J’entends un dernier coup de feu, puis la voix de Dlimi, qui crie
- « Lâche-moi, lâche-moi ! Regarde ma chemise: elle est toute tachée du sang de Rachid ! »
Rachid est le prénom d’un des deux gardes que les militaires ligotèrent, le soir de l’évasion. »
Selon Ali Bourequat, Houcine Manouzi s’était emparé d’une arme de
poing, lors de l’évasion. On peut aisément imaginer quel aura été le
sort du malheureux, d’autant que, condamné à la peine capitale, le
régime aura, sans doute, préféré faire appliquer la sentence, plutôt que
courir le risque d’une nouvelle évasion.
A-t-il été exécuté plus tôt, sans que Bourequat n’en ait été témoin
? A-t-il été exécuté ailleurs. Au PF4, par exemple ? Seuls les
protagonistes de cette affaire, pourraient apporter des réponses aux
questions que continue de se poser la famille Manouzi.
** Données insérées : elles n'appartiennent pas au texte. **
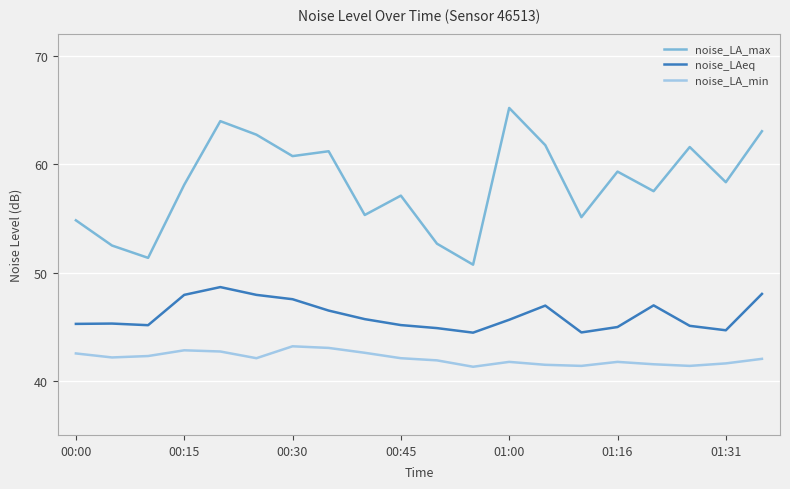

Which series has the largest total across all categories?

noise_LA_max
De cette sinistre affaire, l’avocat de la famille a, un jour, eu ces
mots, où l’ironie le dispute à l’interpellation des consciences de la
prétendue nouvelle ère :
- « Quand j’ai pris en charge le dossier
Manouzi, j’étais un débutant avec quatre ans de carrière derrière
moi. Aujourd’hui, il ne me reste plus que quatre ans pour prendre ma
retraite. Ce serait bien de mettre le mot fin à ce dossier ».
Comble de l’ignominie, En 1994, la Direction de la Surveillance du Territoire (DST)
informait la famille que Houcine était encore vivant, lui conseillant
vivement, d’éviter toutes déclarations dans la presse, si elle voulait
le revoir. Puis, le 16 août 2001, les autorités remettaient aux parents,
un certificat de décès, ne portant aucun cachet et datant le décès au
17 juillet 1975, alors que plusieurs amis et co-détenus prétendent avoir
vu Houcine, en vie, après cette date.
Trente-neuf ans après le début de cette affaire, le pouvoir marocain
continue de compter des criminels dans ses rangs. Certains sont
disparus, de leur belle mort, pendant que d’autres, tapis dans l’ombre,
continuent d’officier, comme si de rien n’était, alors que la justice
internationale les recherche.
Comme un clin d’oeil à l’histoire de notre pays, à la grève promettent de se joindre les islamistes d’Al Adl Wal Ihssane, l’Union Générale des Travailleurs Marocains (UGTM)
et plus de vingt (20) organisations marocaines des droits de l’homme.
Une grève qui promet d’être largement suivie comme une magnifique
commémoration de ce satané 29 octobre.